My Laptop seems to have a BIOS Bug or maybe an ath10k firmware Bug where it occasionally hangs after a warm boot while initializing my ath10k_pci module ( not exactly every-other-time I warm boot but often enough to have noticed the pattern ).
These are the last lines I see on the Console. The system hangs and the only way out is to 'hard boot' ( press and hold the power button to power down ).
My Laptop never hangs after a cold boot or a hard boot ( shutdown -h or if I power off with the On/Off Button ).
I am thinking there is a / are register(s) in my hardware that are not clearing on a warm boot.
I've been meaning to research the issue but I only boot Slackware 14.2 on my Laptop and I only reboot when there is a new 4.4.x Kernel and it's not a frequent annoyance for me and there is always something else to do
Anyhow, maybe the cold boot -vs- warm boot phrase might help you find something via google for your specific Laptop ?
1. This issue started occuring after one of the current Slackware upgrades in march-april-may of 2017.
I don't remember exactly when, sorry.
2. It happens only when I start the machine using the power button from cold state. No hibernation, etc involved at all.
3. When it happens, a kernel loads itself properly (dots.....) but instead further boot sequence a repeated kernel loading starts again.
So I called it "looping".
4. Using the power button I switch the machine off and on again and then the machine usually boots properly.
5. It does not happen everytime.
6. It happens on 2 different Thinkpads with current Slackware on board : T460 and T420
Hi,
I had a similar problem on a Thinkpad P61 .. turned out to be a memory module that misbehaved when starting from cold.
Once it got a little heat there was no problem. Unfortunately memtest warmed it sufficiently to pass!
If you have any spare modules you might try swapping one out .. or, as I did, remove all the modules except one, try the boot,
rinse and repeat until you can identify the module (if any) that is the troublesome one.
Of course your problem may well NOT be memory so as always YMMV
Memory module is not the culpirit IMHO, because here it happened simultaneously on 2 different machines being as always continously updated with current Slackware.
I've just installed fresh new Slackware current into T460.
Playing with current 4.9.41 and older kernels I figured out, that 4.9.38 boots and works OK.
All higher kernels do not boot the machine properly.
I tested it on other machines like T420 with similar yields.

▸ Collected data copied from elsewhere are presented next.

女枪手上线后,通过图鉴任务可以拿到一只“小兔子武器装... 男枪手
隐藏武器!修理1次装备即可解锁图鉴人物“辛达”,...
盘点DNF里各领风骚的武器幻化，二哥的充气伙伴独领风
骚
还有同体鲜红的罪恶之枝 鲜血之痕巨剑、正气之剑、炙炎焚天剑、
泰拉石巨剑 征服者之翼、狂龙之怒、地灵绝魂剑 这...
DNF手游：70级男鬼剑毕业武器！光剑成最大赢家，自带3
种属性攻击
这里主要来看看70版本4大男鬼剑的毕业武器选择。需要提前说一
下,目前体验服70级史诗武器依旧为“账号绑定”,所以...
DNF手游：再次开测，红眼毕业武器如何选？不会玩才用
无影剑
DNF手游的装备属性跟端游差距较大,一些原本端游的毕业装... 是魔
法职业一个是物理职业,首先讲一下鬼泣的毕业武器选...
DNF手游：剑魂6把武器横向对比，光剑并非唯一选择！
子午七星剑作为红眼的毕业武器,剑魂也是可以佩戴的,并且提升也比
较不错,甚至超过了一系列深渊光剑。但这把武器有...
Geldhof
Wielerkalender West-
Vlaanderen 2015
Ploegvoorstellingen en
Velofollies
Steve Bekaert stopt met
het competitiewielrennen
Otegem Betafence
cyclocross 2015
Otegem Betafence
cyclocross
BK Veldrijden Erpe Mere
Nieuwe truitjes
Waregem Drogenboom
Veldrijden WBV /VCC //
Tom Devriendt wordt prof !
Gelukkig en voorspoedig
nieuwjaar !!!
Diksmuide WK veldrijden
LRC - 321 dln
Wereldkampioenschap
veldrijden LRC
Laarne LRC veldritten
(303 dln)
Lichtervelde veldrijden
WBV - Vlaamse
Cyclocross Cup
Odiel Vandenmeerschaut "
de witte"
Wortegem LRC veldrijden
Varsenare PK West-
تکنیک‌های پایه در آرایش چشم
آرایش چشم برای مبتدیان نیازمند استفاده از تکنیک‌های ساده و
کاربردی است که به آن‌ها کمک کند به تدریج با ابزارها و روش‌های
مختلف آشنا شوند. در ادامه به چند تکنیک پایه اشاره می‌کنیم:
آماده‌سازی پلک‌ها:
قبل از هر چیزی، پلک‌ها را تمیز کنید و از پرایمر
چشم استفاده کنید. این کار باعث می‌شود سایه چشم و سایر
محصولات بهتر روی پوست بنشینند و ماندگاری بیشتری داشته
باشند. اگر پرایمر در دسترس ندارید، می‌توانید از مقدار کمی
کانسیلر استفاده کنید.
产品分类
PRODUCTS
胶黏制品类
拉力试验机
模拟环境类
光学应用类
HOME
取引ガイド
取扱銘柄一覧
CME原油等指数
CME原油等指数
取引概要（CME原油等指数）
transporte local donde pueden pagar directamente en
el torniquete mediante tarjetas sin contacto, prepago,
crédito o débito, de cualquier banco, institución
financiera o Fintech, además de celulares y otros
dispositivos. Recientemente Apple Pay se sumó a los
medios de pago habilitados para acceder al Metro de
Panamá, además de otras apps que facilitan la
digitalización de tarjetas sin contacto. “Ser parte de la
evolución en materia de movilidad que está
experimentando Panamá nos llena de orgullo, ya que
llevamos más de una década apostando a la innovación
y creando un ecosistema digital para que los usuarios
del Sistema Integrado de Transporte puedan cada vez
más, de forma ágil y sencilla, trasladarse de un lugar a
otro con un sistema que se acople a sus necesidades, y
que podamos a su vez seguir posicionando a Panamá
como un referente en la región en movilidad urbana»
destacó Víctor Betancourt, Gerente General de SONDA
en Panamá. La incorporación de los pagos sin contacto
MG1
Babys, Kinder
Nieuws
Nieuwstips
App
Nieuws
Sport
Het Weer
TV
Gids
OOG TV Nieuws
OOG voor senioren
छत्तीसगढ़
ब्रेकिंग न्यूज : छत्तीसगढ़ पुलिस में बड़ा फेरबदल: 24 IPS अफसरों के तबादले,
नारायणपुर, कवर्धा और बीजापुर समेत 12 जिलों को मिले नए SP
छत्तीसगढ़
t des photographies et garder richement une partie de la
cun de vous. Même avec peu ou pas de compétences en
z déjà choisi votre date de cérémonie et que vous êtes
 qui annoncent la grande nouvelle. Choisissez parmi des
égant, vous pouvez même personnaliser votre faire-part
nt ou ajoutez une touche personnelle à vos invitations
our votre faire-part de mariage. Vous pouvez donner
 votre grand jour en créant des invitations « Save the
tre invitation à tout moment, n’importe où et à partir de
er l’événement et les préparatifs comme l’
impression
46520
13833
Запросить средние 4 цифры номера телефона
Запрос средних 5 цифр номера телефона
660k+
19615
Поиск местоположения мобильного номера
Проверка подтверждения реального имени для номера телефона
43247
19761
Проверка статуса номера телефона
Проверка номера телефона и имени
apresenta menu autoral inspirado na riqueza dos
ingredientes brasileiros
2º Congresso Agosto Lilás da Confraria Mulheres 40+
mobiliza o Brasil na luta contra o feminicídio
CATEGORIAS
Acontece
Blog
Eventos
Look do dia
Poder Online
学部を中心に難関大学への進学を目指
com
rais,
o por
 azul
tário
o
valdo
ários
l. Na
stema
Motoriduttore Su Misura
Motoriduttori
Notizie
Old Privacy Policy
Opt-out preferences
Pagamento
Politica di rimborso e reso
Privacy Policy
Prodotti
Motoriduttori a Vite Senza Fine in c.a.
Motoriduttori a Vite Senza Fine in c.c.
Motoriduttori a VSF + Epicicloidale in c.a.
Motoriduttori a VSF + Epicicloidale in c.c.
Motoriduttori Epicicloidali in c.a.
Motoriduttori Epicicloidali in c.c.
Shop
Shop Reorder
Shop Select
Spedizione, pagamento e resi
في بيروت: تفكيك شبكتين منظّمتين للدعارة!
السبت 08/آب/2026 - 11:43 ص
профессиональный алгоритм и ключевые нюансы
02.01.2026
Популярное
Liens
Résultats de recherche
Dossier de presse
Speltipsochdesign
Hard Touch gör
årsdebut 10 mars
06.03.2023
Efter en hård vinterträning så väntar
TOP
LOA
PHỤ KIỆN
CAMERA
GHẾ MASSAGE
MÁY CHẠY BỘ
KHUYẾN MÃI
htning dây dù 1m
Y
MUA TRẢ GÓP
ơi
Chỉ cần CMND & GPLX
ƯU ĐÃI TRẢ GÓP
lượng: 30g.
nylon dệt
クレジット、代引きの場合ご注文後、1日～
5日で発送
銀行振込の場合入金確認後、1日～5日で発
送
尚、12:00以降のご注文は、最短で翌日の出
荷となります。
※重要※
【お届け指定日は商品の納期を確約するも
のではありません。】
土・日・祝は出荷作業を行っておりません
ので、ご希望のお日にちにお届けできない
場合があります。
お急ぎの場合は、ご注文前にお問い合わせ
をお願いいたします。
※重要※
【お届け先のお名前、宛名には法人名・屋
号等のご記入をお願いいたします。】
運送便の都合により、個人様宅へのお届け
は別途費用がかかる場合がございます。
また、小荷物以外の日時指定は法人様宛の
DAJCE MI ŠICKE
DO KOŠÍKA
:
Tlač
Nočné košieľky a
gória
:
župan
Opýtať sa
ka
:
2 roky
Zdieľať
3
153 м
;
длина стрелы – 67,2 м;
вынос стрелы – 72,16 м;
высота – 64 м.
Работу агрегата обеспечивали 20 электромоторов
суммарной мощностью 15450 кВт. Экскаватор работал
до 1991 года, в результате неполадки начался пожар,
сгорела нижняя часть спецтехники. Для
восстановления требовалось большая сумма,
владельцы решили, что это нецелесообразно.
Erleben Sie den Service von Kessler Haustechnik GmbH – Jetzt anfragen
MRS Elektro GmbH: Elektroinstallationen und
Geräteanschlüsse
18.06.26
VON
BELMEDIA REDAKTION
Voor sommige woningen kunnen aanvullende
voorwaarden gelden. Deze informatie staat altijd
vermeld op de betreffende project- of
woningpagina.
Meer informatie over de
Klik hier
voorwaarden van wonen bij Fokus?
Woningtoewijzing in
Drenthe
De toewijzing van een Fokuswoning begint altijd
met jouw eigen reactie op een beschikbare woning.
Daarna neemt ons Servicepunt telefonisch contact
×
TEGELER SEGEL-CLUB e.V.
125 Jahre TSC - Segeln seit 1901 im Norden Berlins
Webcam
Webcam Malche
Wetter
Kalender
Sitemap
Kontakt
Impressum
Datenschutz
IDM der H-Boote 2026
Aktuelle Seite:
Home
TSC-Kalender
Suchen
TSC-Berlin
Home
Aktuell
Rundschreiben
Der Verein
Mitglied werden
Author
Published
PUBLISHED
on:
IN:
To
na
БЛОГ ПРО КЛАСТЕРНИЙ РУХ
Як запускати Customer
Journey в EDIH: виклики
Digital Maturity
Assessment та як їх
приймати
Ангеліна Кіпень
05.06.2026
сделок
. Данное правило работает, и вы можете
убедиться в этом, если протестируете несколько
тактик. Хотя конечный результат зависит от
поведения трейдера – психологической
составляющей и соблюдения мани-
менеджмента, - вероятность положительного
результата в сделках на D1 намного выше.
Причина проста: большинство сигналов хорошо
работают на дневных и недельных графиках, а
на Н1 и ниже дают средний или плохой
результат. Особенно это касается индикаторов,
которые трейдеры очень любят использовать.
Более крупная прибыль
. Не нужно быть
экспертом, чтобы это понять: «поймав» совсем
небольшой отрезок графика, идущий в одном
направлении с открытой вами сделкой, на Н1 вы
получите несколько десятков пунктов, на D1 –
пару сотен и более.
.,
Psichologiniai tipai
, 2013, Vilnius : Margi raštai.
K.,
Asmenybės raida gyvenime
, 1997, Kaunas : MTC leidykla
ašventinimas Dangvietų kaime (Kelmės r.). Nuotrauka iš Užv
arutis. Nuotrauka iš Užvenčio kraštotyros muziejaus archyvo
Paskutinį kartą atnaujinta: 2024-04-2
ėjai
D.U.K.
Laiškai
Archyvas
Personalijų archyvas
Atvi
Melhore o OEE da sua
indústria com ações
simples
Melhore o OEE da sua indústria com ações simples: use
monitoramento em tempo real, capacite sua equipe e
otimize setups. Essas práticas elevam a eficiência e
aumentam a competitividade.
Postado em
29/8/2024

After loading linux "dots", a Bios OK info appears, but after that the following info (I shorted some numbers) is shown:
Code:
early console in extract_kernel
input_data:
input_len:
output:
output_len:
kernel_total_size:
Decompressing Linux...Parsing ELF...done.
Booting the kernel.
And here the action stops, rebooting machine.
Why is that ?
I am typing this on a Lenovo T460 equipped with an Intel Core i5-6200U CPU @ 2.30GHz. I have been running Slackware64-current since I bought this laptop in November 2016 and all kernels have been booting just fine - at the moment it is 4.9.41.
I always use a 'generic' kernel with an initrd image, and the harddisk is fully encrypted using LUKS.
What kernel are you using?
I'm somewhat scared by potential compatibility problems with wine and older software in case of a 64-bit version.
I use some of them.
That's why I still use 32-bit Slackware.